A bailout for Detroit would be unfair to taxpayers as well as to the firms in the industry that don’t receive subsidies, and it would distort market signals and incentivize inefficient, unproductive activities at a time when the economy can least afford it. Beyond those principled objections, there is the cold, hard fact that a bailout for these automakers under these circumstances would fail.
The Big Three are losing $6 billion per month collectively, and U.S. automakers are projected to sell even fewer cars in 2009. In other words, the operating losses will only grow. At Thursday’s hearing before the Senate Banking Committee, it became clear that the Big Three’s problems are much deeper than they originally ($25 billion) or subsequently ($34 billion) represented. Economist Mark Zandi — who was actually testifying in favor of a phased bailout — projected the full cost of a bailout at $75 billion to $125 billion over two years.
With such overcapacity in the industry already, subsidies to build more capacity or to retool would be an egregious waste of our children’s money. Yet House Speaker Nancy Pelosi still wants to see plans for Big Three investment in high‐mileage vehicles, even though Americans will have even less interest in purchasing them as gas prices continue to fall nationwide.
Some raise the point that subsidizing consumption, rather than inefficient production, might be a better approach. I think there is a plausible argument that incentivizing demand behavior is more effective than incentivizing supply behavior to achieve policy outcomes. After all, the end purpose of production is consumption. For example, fuel efficiency standards imposed on auto producers compel them to produce vehicles with low or no profit margins. It hurts their bottom lines. There is only a compliance motive, and no profit motive, in making these kinds of cars. If reducing carbon emissions is an objective of policy, a gas tax would be a more direct (and probably fairer) way of achieving that goal.
Subsidizing demand, though, also carries the potential for perverse and unfair consequences. Someone who might have purchased a bicycle or a particular brand of small vehicle might suddenly be in the market for a larger vehicle from a different producer. Are such subsidies fair to the consumer who purchased a new vehicle last month or last year? Are consumers already swimming in too much debt? Is this an appropriate use of taxpayer dollars?

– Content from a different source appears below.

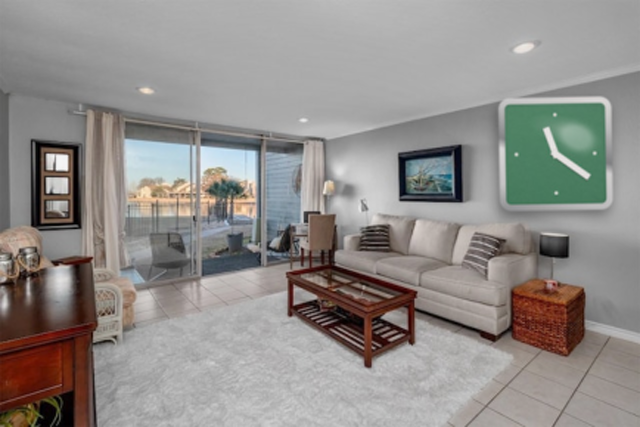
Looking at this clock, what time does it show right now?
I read 11:21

The best solution is to allow the bankruptcy process to work. It will be needed. There are going to be jobs lost, but there is really nothing policymakers can do about that without exacerbating problems elsewhere. The numbers won’t be as dire as the Big Three have been projecting.

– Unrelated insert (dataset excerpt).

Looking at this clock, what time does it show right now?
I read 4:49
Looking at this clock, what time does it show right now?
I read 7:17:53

As we eventually emerge from the recession, we need to stop thinking about Honda, Toyota, Nissan and the other foreign‐nameplate automakers producing in the United States as non-U.S. companies. After all, they employ American workers, pay U.S. taxes, support local businesses and charities and continue to make investments in U.S. manufacturing. They are the companies leading the way forward. More broadly, we need to recognize that the world economy is no longer characterized as “our producers versus their producers” or “us versus them.”

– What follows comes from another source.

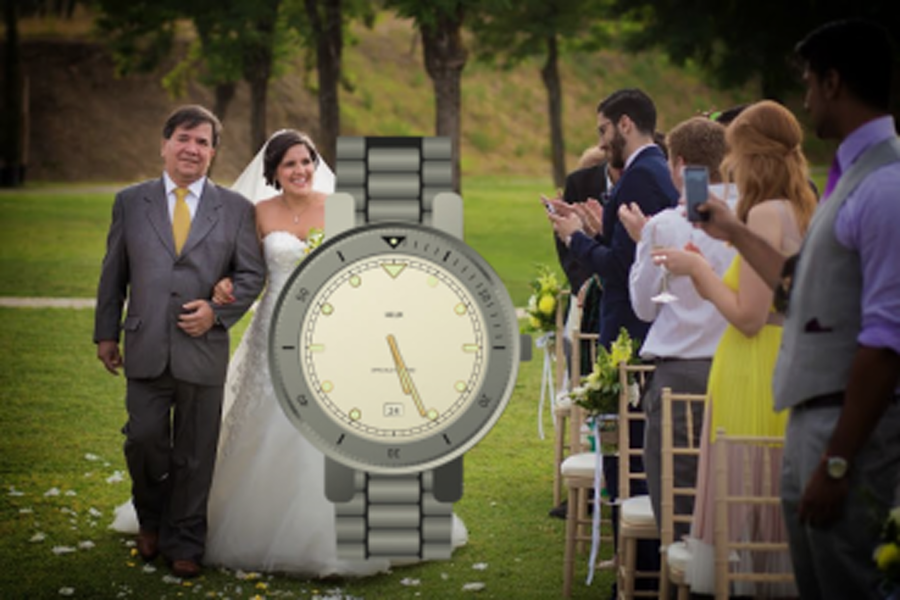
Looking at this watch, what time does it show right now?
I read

It’s not so much competition between distinct companies that characterizes commerce in the global economy. It is really a competition between supply chains that tend to comprise value‐added activities from multiple countries. Companies are not competing for markets as much as countries are competing for investment and talent. Smart public policy, by which I mean policies that carry few frictions and allow markets to work, will ensure a return to growth and high living standards.